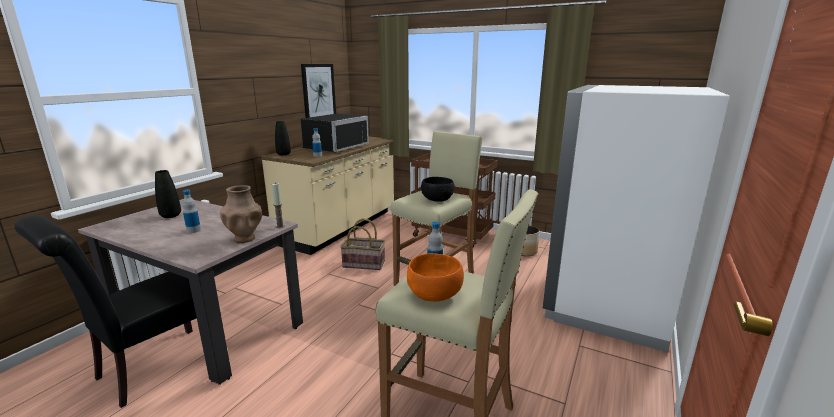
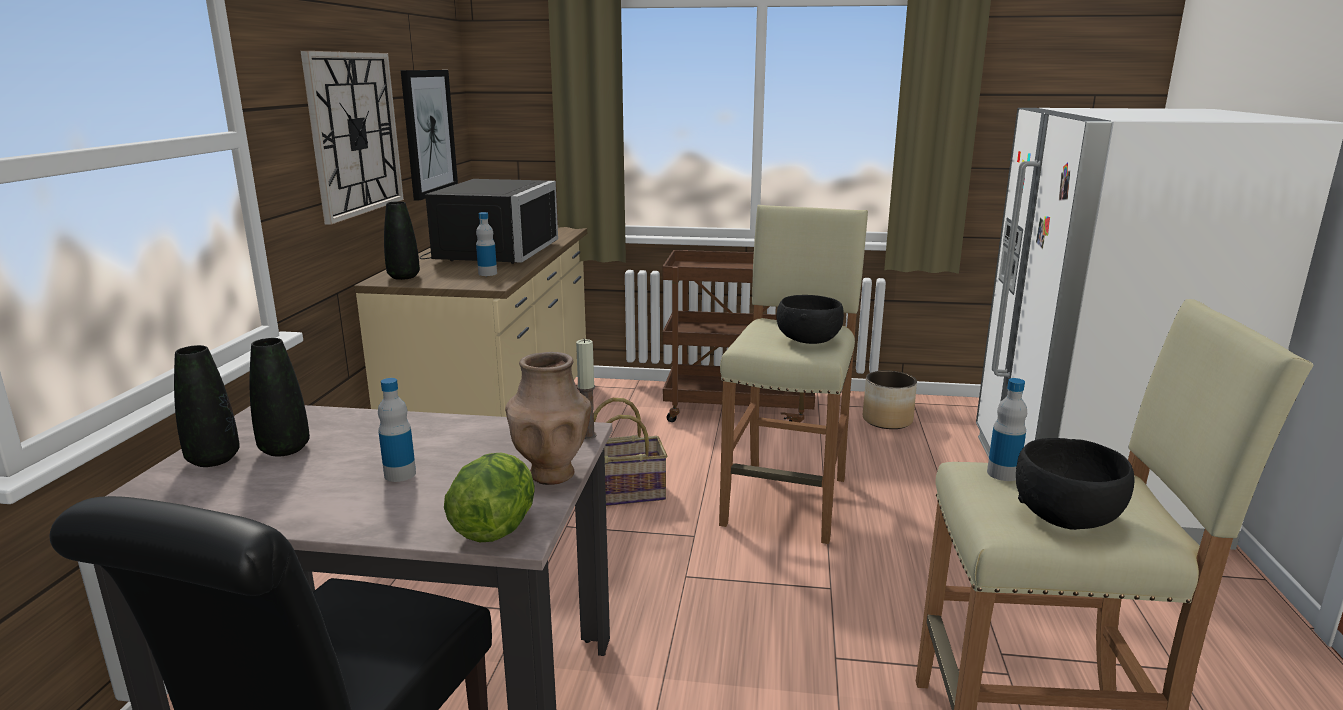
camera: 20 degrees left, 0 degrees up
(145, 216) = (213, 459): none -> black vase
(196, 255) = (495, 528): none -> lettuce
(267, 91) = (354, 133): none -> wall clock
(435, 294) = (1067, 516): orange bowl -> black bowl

# INSTRUCTIONS TO FOLLOW:
Within the entries, find all lines that contain "black" and copy each one.

# WRITTEN ANSWER:
(145, 216) = (213, 459): none -> black vase
(435, 294) = (1067, 516): orange bowl -> black bowl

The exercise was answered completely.